Sebastes polyspinis, the northern rockfish, is a species of marine ray-finned fish belonging to the subfamily Sebastinae, the rockfishes, part of the family Scorpaenidae. It is native to the waters of the northern Pacific Ocean.

==Taxonomy==
Sebastes polyspinius was first formally described as Sebastodes polyspinis in 1933 by the Soviet biologists Anatoly Yakovlevich Taranetz and Peter Alekseevich Moiseev with the type locality given as the Pribilof Islands near Kamchatka in the Bering Sea. The affinities of the Northern rockfish within the genus Sebastes are uncertain and it is classified as incertae sedis within that genus. The specific name polyspinis means "many spined" as with 14 spines in its dorsal fin it has more dorsal spines than its eastern Pacific congeners.

==Description==
Sebastes polyspinius has 14 spines in the dorsal fin and 3 in the anal fin. The spines on the head are very weak with only the nasal spines always present while the preocular, postocular and parietal spines are normally present while the supraocular, tympanic, coronal and nuchal spines are always absent. The intraorbital space bulges. This species has a dark greyish-green body with reddish-orange on thelower body, they are marked with reddish-orange spots over the head and body. This species attains a maximum total length of 41 cm.

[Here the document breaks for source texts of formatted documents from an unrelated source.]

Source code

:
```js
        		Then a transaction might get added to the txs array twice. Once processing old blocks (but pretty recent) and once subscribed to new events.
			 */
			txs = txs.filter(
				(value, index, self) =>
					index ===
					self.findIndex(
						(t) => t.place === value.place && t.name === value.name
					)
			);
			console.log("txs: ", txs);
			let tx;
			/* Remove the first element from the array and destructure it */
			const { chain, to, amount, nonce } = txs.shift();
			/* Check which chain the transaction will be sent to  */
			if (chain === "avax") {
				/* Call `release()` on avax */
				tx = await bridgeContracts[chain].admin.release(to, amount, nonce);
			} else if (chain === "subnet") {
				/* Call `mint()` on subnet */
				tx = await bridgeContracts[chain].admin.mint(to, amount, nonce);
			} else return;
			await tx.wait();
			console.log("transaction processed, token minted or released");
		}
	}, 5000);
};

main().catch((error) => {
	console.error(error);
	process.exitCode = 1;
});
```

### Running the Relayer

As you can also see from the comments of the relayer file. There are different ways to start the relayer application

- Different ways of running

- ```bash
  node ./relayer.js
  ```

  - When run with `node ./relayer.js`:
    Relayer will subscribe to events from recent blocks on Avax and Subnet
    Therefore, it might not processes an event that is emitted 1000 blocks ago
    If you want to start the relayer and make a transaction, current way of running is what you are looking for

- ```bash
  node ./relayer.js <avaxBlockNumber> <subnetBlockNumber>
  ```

==Distribution and habitat==
Sebastes polyspinis has one of the most northerly distribution of the Pacific species of Sebastes rockfishes. It ris found from the northern extermity of British Columbia around the northern Pacific to eastern Kamchatka and the northern Kurile Islands, extendinh north into the eastern Bering Sea. This is a demersal fish which is found at depths down to 740 m on soft substrates.

==Biology==
Sebastes polyspinis is a little known species, Like its congeners it is ovoviviparous and the larvae are born from April. In the Aleutian Islands females the mean number of oocytes is 89,320 oocytes with larger females bearing more eggs than smaller females. Half of the fish are sexually mature 7.6 years at 27.7 cm, younger than those in the Gulf of Alaska. Northern rockfish feed mainly on krill with copepods, hermit crabs, and shrimp forming a minor components of their diet.

==Fisheries==
Sebastes polyspinis is an impotrtant species for fisheries. It is caught mainly by trawling.